Gap costs
The alignment algorithm has three parameters
concerning gap costs: Gap open cost, Gap extension cost and End gap
cost. The precision of these parameters is one decimal place.
- Gap open cost The penalty for introducing gaps in an alignment.
- Gap extension cost The penalty for every extension past the initial gap.
If you expect a lot of small gaps in your alignment, the Gap open
cost should equal the Gap extension cost. On the other hand, if you
expect few but large gaps, the Gap open cost should be set
significantly higher than the Gap extension cost.
However, for most alignments it is a good idea to set the Gap open
cost higher than the Gap extension cost. The default
values are 10.0 and 1.0 for the two parameters, respectively.
- End gap cost The penalty of gaps at the beginning or the end of the alignment.
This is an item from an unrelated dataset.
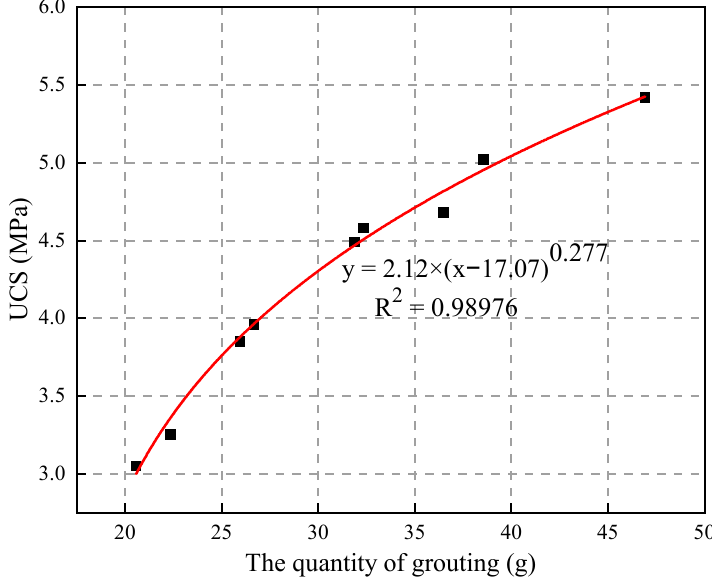
Figure 5. The relationship between grouting quantity and UCS.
One of the advantages of the CLC Genomics Workbench alignment method is that it
provides flexibility in the treatment of gaps at the ends of the
sequences. There are three possibilities:
- Free end gaps Any number of gaps can be inserted in the ends of
the sequences without any cost.
- Cheap end gaps All end gaps are treated as gap extensions and
any gaps past 10 are free.
- End gaps as any other Gaps at the ends of sequences are treated
like gaps in any other place in the sequences.
When aligning a long sequence with a short partial sequence, it is
ideal to use free end gaps, since this will be the best
approximation to the situation. The many gaps inserted at the ends
are not due to evolutionary events, but rather to partial data.